Suddenly, a wave of life passed through the anxious crowd, and those at the front rose, took a step forward, only to sink back down at the sound of the officers’ shouting. A “senior” Israeli soldier in old battledress who had a reddish, unsympathetic face came running and yelled, “back! Back! Tell them move back or I break heads“ at the officers. The officers shouted again in coarse voices: “Irj’hu, kulu irj’hu, irj’hi ya bint, irj’hu al wara.” But the yelling and the pleading did not help. They sat quietly and looked at the officers with fearful eyes. The Israeli soldier (Hungarian by accent) rushed into the crowd, trampling over people, waving his arms left and right until the commotion intensified, the cries of the women and babies grew louder, and everyone finally backed a meter away. “I break heads with stick if one more time you let them move a meter,” the soldier shouted. “This is not humans,” he then said to me, “this is animals. If I don’t keep them with iron fist they attack warehouse and steal all food. They only understand force and nothing else.”
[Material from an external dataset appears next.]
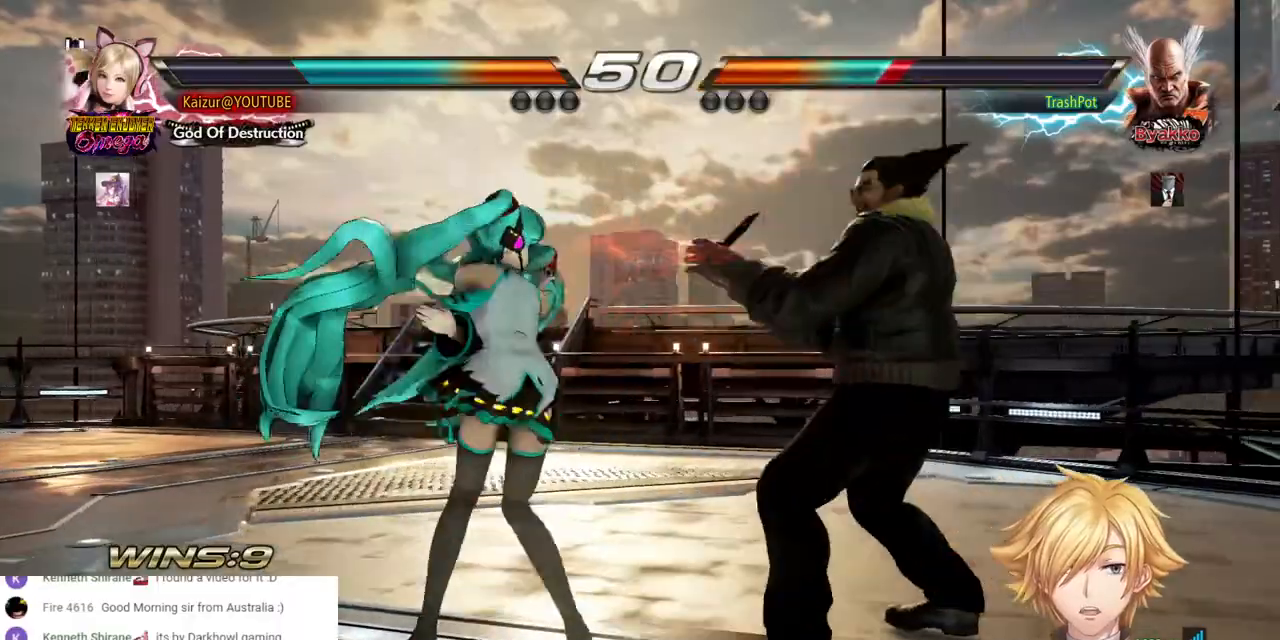
{"dt_ms": 500, "buttons": [], "left_stick": "center", "right_stick": "center", "events": []}
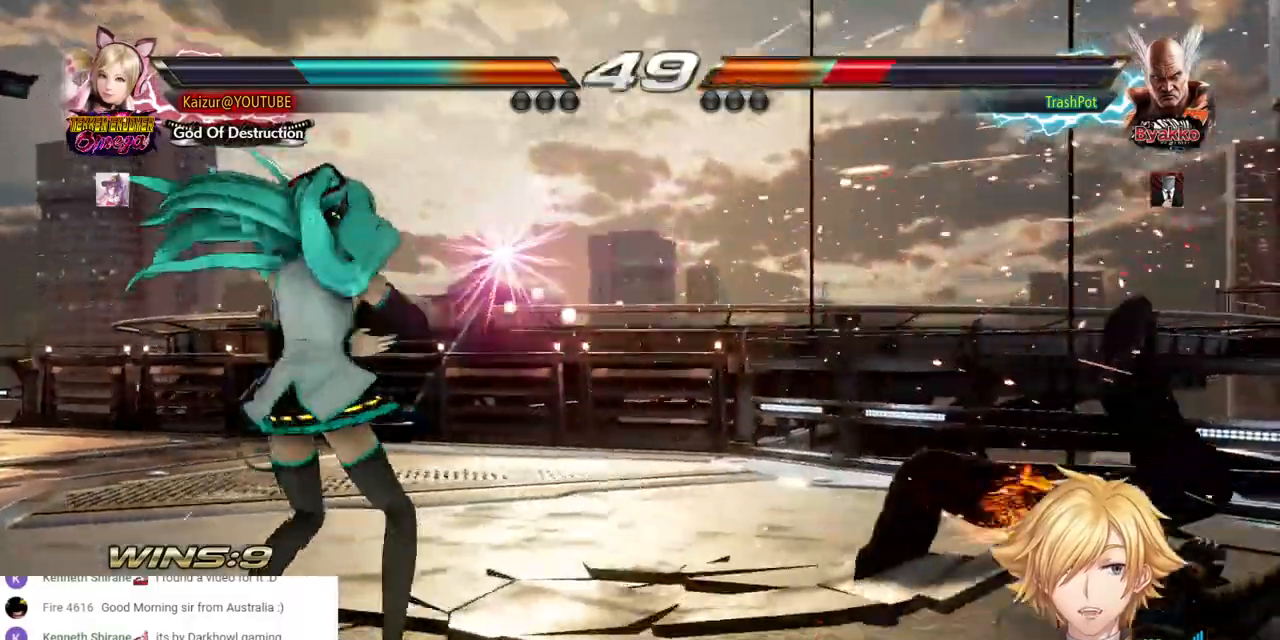
{"dt_ms": 500, "buttons": ["DPAD_LEFT"], "left_stick": "center", "right_stick": "center", "events": [[33, "DPAD_RIGHT", "down"], [100, "DPAD_RIGHT", "up"], [150, "DPAD_RIGHT", "down"], [283, "DPAD_RIGHT", "up"], [367, "DPAD_LEFT", "down"]]}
I backed away from the Israeli soldier who shifted so suddenly from being a grocer in the suburbs of Tel-Aviv to being in charge of the lives of 27,000 people. He seemed to be taking much pleasure in fulfilling his duties. Meanwhile, the men crowded the main street and the head of the Gaza police, an Arab man around 45 years of age who sported a respectable potbelly and a splendid mustache, charged the mob with his cane, dispersing them with great profanities. “Yil’an abuki,” he shouted at a young girl, “yalla, yalla ruhu ya’klab. Imshi iben sharmuta.” After each curse, the man turned his eyes towards me and the group of indifferent Israelis, evaluating the impression his aggression left on us.
The lucky ones who made it to the front of the line in the “Jaffa” group (the refugees were divided into groups according to their place of origin) entered one by one into the big UNRWA warehouse and shuffled along the wall to receive their food rations. (5 kilos of flour per person each month. 250 grams sugar, 275 grams fat, 250 grams rice and 900 grams lentils.) Outside, the women loaded the sacks of food on their heads and then rushed to their sheds, as far as they could go, away from the line, the soldiers, the police and the war.